- [PROBLEM TO SOLVE]
Copy out each line below in which the string "input" appears.

- [Machine-readable hardware designs]
▼▼▼

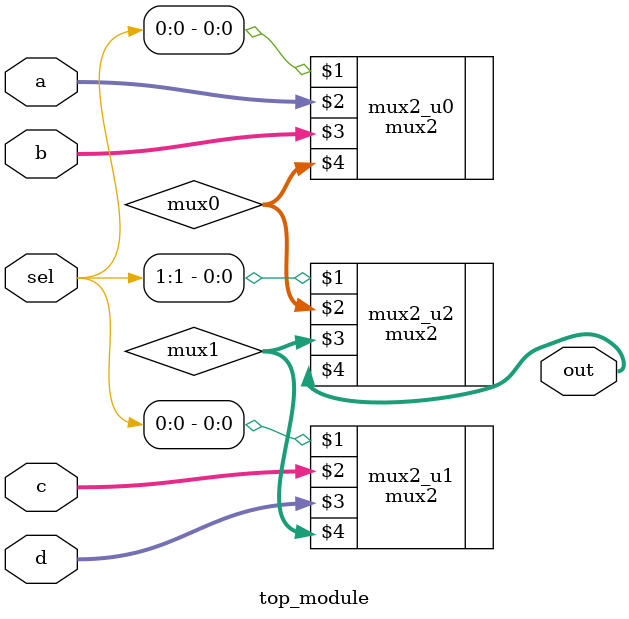
<source format=v>
module top_module (
    input [1:0] sel,
    input [7:0] a,
    input [7:0] b,
    input [7:0] c,
    input [7:0] d,
    output [7:0] out  ); //

    // wire mux0, mux1;
    // mux2 mux0 ( sel[0],    a,    b, mux0 );
    // mux2 mux1 ( sel[1],    c,    d, mux1 );
    // mux2 mux2 ( sel[1], mux0, mux1,  out );

    wire [7:0] mux0, mux1;

    mux2 mux2_u0 ( sel[0],    a,    b, mux0 );
    mux2 mux2_u1 ( sel[0],    c,    d, mux1 );
    mux2 mux2_u2 ( sel[1], mux0, mux1,  out );


endmodule

</source>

▲▲▲

- [PROBLEM SOLUTION]
    input [1:0] sel,
    input [7:0] a,
    input [7:0] b,
    input [7:0] c,
    input [7:0] d,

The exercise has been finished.